UK Consumer Price Index fell in January to 3 per cent down from December’s 3.1 per cent.

This is the fourth consecutive month that inflation has fallen, from a high of 5.2 per cent in September 2008.

The Retail price Index, which includes wages and house prices fell to 0.1 per cent, its lowest amount since 1960.

Liberal Democrat Shadow Chancellor Vince Cable says: “One of the few reassuring facts for hard-pressed families is that inflation is now virtually disappearing.

“It is becoming clear that for the foreseeable future there is a higher risk of deflation than inflation, which is why it is inevitable and sensible that the Bank of England should be moving towards expansion of credit and the money supply directly.”

Cable’s fear was answered by BoE deputy governor for monetary policy Charles Bean yesterday. He told the National Farmers’ Union Conference that the Asset Purchase Facility, which will allow the Bank to buy £50bn in commercial paper and securities, will now be used as an inflationary weapon by the MPC as interest rates diminish.

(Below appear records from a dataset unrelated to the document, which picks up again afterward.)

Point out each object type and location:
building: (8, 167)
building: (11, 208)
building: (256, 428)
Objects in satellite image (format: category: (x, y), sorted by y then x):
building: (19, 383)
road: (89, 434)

He said: “This will push down yields on a wider range of assets and increase the supply of broad money. Both should help to boost nominal spending.”

Bean argued that the asset scheme was not “printing money”, rather it is a weapon to “push up the rates of growth of the supply of money and credit”.

He said: “We need to complement bank rate with another tool that is more directly focussed on the source of the problem.”